What was the reason for conducting a pilot study on the Innowalk Pro for your master thesis?
First time I saw the Innowalk Pro I was fascinated about the movement possibilities in a motion therapy device taking up so little space of a room! This is a nice advantage and makes it possible to perform this type of therapy in a school setting. Another reason for choosing to focus on the Innowalk Pro was the possibility of mobilising the hip area of children with CP.
What was the aim of the pilot study?
The aim was to gain the acceptance and the feasibility of a subsequent clinical trial, determining the effectiveness of the motion therapy device Innowalk Pro in children with CP (GMFCS level II & III), compared to a body-weight-supported treadmill training with special reference to mobility.
What method did you choose and what were the reasons?
I chose a randomized cross-over-design study and included 6 children with CP, GMFCS level II and III, aged 12-15 years. The participants completed a four-week intervention period with the Innowalk Pro and a four-week intervention period with treadmill training. Each intervention period contained a total of twelve training sessions.
The subjects were randomized and received a two-week wash-out period between the treatment blocks. Primary outcome was “walking speed”, and following test was used to measure outcomes:
- 10-meter walk test
- 6-minute walk test
- Timed up-and-go test
The measurements were conducted before and after each treatment block (4 weeks).
Secondary outcome was “total steps in everyday life” and was measured with a stepping sensory test.
During each training session the following elements were registered:
- Fun effort factors
- Eventualities and difficulties
The parents of the children participating in the pilot received a questionnaire after each four-week intervention period. In addition, the children conducted a questionnaire at the end of the study period.
I chose a cross-over design because I find this method fair for the children participating, as everyone gets the opportunity to do both training methods, in this case Innowalk Pro and treadmill training.

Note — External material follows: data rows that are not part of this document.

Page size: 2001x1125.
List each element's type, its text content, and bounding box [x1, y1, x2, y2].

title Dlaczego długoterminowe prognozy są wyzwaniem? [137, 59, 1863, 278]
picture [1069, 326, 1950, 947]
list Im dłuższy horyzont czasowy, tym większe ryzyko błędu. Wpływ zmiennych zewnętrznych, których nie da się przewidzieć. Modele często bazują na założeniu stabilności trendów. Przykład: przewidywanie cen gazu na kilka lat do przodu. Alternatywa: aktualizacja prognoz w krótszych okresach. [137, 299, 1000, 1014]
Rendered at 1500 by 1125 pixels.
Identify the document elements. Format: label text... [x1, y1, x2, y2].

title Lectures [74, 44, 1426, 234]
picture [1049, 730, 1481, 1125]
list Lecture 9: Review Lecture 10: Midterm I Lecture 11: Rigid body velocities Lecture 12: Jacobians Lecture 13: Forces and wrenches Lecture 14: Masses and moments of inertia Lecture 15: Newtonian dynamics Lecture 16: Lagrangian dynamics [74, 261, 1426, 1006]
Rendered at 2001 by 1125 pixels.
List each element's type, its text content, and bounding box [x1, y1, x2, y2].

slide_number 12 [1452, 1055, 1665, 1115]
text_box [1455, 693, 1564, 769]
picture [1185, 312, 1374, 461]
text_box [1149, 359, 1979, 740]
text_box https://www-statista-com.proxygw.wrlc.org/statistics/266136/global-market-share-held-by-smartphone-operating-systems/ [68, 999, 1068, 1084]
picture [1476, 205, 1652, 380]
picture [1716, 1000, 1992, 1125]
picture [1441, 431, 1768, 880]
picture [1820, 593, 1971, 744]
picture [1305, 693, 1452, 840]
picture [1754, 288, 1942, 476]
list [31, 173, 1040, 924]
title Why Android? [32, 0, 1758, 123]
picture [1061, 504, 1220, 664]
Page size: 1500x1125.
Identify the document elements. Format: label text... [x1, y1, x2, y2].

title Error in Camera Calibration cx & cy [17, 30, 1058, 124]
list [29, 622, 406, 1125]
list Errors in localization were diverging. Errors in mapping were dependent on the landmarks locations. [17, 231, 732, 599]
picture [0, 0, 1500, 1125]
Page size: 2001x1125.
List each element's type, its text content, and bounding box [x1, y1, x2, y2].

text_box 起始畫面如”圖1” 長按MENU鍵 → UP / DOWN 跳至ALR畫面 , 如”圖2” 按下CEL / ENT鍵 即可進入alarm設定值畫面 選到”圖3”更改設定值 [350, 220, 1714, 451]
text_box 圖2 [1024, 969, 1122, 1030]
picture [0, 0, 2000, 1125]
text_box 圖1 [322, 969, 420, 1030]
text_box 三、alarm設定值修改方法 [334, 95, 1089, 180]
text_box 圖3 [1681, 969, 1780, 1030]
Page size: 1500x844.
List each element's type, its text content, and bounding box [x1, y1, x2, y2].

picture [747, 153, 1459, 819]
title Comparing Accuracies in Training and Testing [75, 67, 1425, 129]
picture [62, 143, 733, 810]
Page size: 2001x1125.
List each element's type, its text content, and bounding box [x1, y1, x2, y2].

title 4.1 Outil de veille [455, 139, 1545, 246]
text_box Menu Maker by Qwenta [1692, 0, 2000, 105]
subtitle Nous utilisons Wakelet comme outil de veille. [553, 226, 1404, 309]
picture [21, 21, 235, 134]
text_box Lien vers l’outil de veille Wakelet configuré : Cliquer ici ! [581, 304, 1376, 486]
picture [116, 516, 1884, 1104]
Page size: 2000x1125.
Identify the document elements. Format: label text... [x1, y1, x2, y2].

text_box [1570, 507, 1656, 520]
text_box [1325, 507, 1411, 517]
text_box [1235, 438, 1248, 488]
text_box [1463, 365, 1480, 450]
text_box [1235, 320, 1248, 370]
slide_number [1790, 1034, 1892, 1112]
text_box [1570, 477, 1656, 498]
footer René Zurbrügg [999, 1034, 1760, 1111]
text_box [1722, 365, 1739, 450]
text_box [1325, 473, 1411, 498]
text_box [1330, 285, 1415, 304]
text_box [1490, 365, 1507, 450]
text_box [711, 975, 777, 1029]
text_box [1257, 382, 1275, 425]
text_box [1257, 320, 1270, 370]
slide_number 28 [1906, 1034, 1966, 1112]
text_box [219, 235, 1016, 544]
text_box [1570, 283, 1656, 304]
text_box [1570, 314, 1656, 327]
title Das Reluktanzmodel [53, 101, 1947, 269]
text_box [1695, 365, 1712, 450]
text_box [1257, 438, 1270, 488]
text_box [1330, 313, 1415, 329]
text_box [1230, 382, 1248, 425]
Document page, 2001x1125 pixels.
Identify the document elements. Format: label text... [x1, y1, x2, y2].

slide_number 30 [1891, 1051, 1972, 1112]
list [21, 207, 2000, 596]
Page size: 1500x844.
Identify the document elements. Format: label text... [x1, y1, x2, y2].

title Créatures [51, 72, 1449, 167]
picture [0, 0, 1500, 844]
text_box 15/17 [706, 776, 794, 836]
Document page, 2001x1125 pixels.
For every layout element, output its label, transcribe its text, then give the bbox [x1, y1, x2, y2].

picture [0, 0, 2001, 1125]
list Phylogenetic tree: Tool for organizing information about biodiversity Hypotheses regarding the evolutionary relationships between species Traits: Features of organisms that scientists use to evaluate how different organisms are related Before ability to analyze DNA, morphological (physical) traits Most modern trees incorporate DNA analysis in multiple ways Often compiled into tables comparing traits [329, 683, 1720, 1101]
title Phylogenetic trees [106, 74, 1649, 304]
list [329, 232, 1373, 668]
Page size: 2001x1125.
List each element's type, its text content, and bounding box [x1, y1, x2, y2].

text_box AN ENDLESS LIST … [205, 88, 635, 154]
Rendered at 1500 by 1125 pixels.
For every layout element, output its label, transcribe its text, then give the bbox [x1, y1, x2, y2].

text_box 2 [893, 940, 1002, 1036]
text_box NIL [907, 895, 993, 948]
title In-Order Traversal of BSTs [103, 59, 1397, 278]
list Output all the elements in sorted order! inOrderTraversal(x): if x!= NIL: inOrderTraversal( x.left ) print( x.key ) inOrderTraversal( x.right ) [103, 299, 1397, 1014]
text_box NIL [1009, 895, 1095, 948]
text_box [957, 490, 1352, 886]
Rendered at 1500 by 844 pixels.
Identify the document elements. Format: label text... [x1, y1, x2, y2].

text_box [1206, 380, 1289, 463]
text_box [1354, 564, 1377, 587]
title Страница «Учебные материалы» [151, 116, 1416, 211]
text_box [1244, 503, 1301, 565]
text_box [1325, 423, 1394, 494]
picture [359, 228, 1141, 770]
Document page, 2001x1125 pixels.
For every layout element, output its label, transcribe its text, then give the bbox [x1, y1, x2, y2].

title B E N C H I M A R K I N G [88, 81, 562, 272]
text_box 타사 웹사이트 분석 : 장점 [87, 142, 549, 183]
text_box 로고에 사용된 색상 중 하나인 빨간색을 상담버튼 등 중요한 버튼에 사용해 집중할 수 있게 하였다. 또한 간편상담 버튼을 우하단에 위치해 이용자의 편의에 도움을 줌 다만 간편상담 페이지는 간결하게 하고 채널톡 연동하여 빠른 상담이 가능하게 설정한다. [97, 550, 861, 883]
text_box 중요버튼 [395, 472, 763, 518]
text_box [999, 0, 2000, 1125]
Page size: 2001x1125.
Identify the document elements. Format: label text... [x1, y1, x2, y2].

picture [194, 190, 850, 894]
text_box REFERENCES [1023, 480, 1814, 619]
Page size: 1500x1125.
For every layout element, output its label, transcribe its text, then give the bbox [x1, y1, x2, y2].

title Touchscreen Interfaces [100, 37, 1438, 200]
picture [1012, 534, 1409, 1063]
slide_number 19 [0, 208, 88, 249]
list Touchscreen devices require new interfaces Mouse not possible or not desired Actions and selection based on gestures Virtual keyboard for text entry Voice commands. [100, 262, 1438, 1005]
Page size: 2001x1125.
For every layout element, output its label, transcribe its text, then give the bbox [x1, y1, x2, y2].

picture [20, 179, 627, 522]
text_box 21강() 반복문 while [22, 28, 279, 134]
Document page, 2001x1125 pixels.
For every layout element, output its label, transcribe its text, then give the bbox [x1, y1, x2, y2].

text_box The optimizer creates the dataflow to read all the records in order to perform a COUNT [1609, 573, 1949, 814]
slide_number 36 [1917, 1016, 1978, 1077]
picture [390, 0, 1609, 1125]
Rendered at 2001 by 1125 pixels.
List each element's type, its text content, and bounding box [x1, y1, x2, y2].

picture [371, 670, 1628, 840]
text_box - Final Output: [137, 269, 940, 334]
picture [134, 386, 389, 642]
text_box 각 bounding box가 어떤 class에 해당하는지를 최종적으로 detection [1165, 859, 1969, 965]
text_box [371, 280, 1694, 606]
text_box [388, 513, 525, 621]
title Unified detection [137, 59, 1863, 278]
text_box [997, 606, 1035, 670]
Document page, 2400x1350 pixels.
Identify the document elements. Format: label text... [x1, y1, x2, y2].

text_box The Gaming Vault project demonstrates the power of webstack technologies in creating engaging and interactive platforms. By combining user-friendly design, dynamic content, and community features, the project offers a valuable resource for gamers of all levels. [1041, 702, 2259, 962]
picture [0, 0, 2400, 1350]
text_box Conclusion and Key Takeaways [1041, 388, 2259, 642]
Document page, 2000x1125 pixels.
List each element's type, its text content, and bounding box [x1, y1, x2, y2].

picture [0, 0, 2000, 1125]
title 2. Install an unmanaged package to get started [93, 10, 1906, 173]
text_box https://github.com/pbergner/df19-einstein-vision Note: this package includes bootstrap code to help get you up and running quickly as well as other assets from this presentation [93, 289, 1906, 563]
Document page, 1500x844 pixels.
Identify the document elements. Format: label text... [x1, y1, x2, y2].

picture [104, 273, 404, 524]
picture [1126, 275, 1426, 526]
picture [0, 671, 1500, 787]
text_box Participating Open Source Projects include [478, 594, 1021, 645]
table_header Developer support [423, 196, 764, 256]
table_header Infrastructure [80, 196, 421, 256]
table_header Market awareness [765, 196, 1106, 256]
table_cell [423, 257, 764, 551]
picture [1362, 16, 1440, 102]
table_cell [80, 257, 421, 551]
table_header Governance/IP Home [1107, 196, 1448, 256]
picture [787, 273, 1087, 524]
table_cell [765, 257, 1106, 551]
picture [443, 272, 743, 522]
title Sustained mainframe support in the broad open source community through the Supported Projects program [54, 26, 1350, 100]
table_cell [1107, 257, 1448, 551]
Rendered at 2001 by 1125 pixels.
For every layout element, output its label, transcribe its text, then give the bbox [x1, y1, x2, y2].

In addition, the study design requires fewer subjects because each subject is his own control group. This was an important consideration, as the study was to be conducted in a school setting with few subjects available and few resources.
What was the theoretic background for choice of method and patient group?
Cerebral palsy (CP) is the most common motor disorder in children, in many cases leading to compensatory movement patterns. The main reason for the loss of mobility is identified to be muscle weakness. Robotic gait therapy and motion therapy devices offer an opportunity to conduct repetitive task-oriented therapy while walking. The proof of effectiveness of this therapy is still very vague and more studies is needed.
What was the results from the study?
Apart from the stepping sensory test, the choice of interventions, implementation of the interventions and tests seem to be suitable and practical to conduct in an everyday school life.
Apart from the treadmill 10-meter test, improvements were achieved on average in all three tests. Comparison of the Innowalk Pro to treadmill intervention:
- Timed up-and-go test: 12.9 % to 5.8 %
- 10-meter walk test: 7 % to - 1 %.
- 6-minute walk test: 16 % to 9 %.
The survey of the children showed a higher fun factor (4.6 to 4.2) and lower effort factor (12.2 to 13.8) in favour of the Innowalk Pro.
So, the results from the pilot showed that with less effort and more fun, a higher benefit can be achieved with the Innowalk Pro compared to a body-weight-supported treadmill training. Nevertheless, to confirm and generalise these findings, there is a need for a larger clinical study.
What clinical implication do you think your findings might have for you as a clinician?
Through my pilot study I found that it is feasible to conduct research in an everyday school life setting. Recruitment of participants is possible, because it demands no extra effort from the family.
Interventions using robotics seem to be fun for the children and can be a supplement to standard therapy. The correction of the gait pattern in the Innowalk Pro device, especially for children with crouch gait, seems to make sense to achieve muscle strength.
In general, I believe, we should evaluate each child and adapted an appropriate treatment program that fits that child and the family’s goals and needs.